Classical methods in machine learning are simple and easy to use, but they have limits. Knowing these helps us choose better tools for complex problems.

When working with small datasets where simple models can perform well.
When you need quick, interpretable results without heavy computation.
When the problem is straightforward and does not require deep understanding of language context.
When computational resources are limited and complex models are not feasible.
When you want to establish a baseline before trying advanced methods.
Syntax
NLP
No specific code syntax applies as this is a concept about methods' limits.

Classical methods include techniques like bag-of-words, TF-IDF, and simple classifiers such as Naive Bayes or Logistic Regression.

These methods often treat words independently and ignore word order or context.

Examples
This approach ignores word order and context, which can limit understanding of meaning.
NLP
Use bag-of-words to convert text into word counts, then apply Naive Bayes classifier.
TF-IDF weights words but still treats them independently, missing nuances like sarcasm or idioms.
NLP
Apply TF-IDF vectorization followed by Logistic Regression for text classification.
Sample Model

This example shows a simple classical method using bag-of-words and Naive Bayes. It works but ignores word order and context, which can limit accuracy on complex text.

NLP
from sklearn.feature_extraction.text import CountVectorizer
from sklearn.naive_bayes import MultinomialNB
from sklearn.model_selection import train_test_split
from sklearn.metrics import accuracy_score

# Sample data
texts = [
    'I love sunny days',
    'Rainy days are gloomy',
    'I enjoy walking in the sun',
    'The weather is gloomy and rainy',
    'Sunny weather makes me happy'
]
labels = [1, 0, 1, 0, 1]  # 1 = positive, 0 = negative

# Convert text to bag-of-words features
vectorizer = CountVectorizer()
X = vectorizer.fit_transform(texts)

# Split data
X_train, X_test, y_train, y_test = train_test_split(X, labels, test_size=0.4, random_state=42)

# Train Naive Bayes classifier
model = MultinomialNB()
model.fit(X_train, y_train)

# Predict on test data
predictions = model.predict(X_test)

# Calculate accuracy
accuracy = accuracy_score(y_test, predictions)

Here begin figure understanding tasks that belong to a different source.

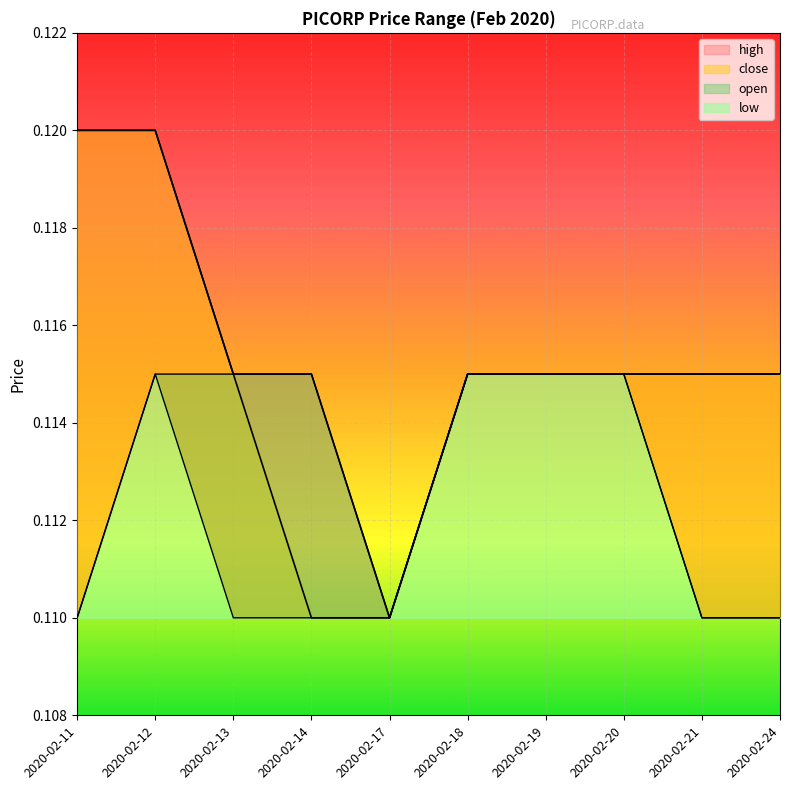

At 2020-02-20, list the series in order from smallest to largest.

high, close, open, low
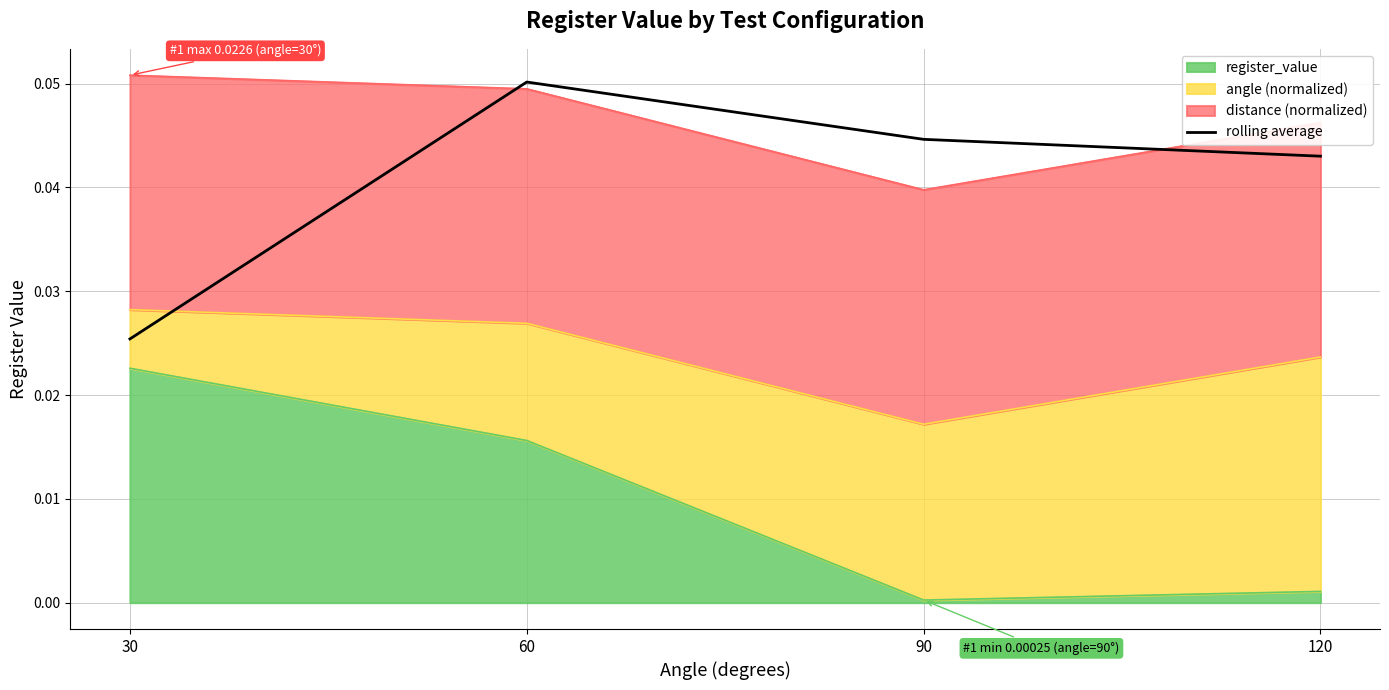

True or false: the data shows 0.0 at 90.

True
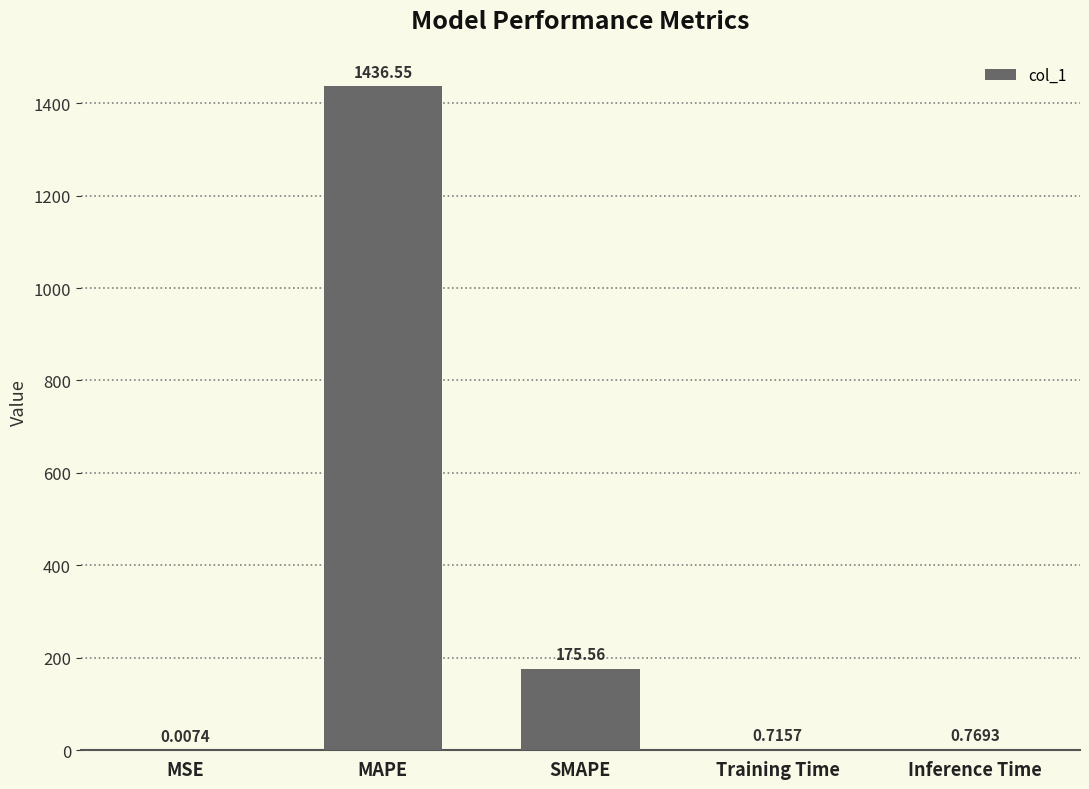

At which label is the value closest to 718?

SMAPE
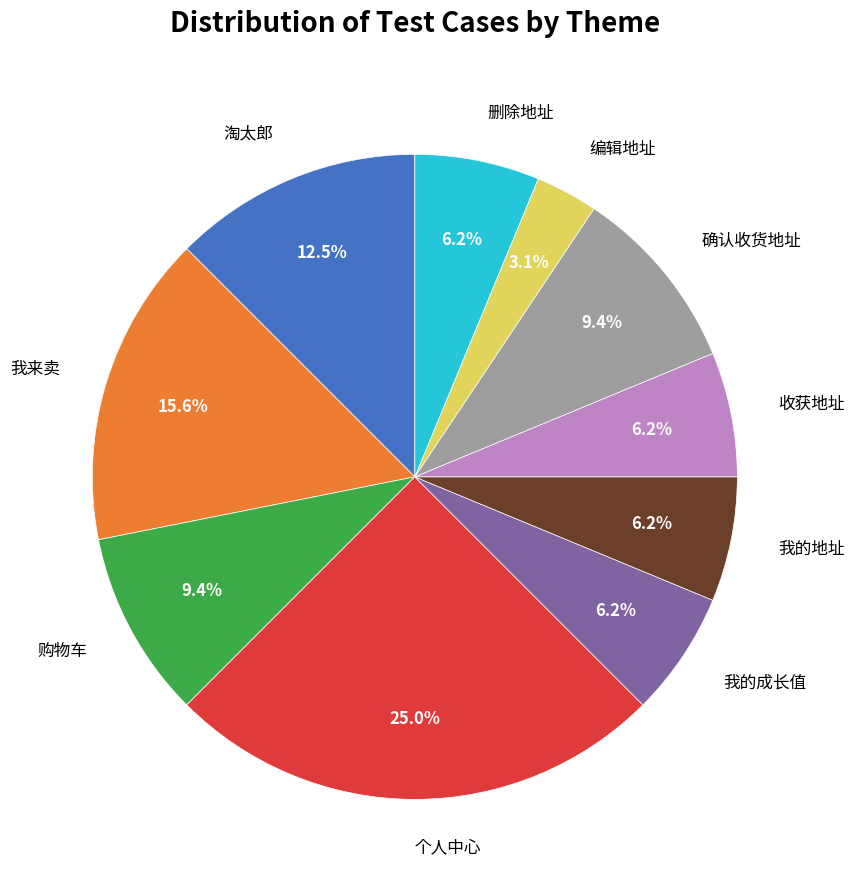

To the nearest percent, what is the difference between the largest and smallest slice percentages?

22%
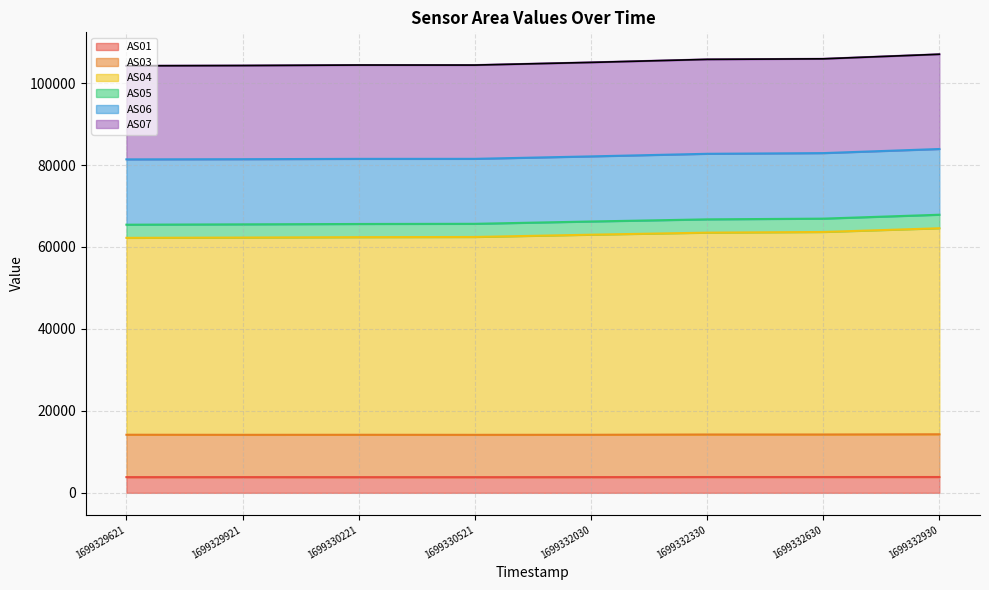

What is the total value across all series at 1699332630?

105929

print(f"Predictions: {predictions}")
print(f"Accuracy: {accuracy:.2f}")
OutputSuccess
Important Notes

Classical methods often fail to capture the meaning behind word order or context.

They can struggle with ambiguous words or phrases that need understanding of sentence structure.

Modern methods like deep learning can overcome many of these limitations but require more data and computing power.

Summary

Classical methods are simple and fast but have limits in understanding language deeply.

They treat words as independent, missing context and order.

Good for small or simple tasks, but modern methods are better for complex language problems.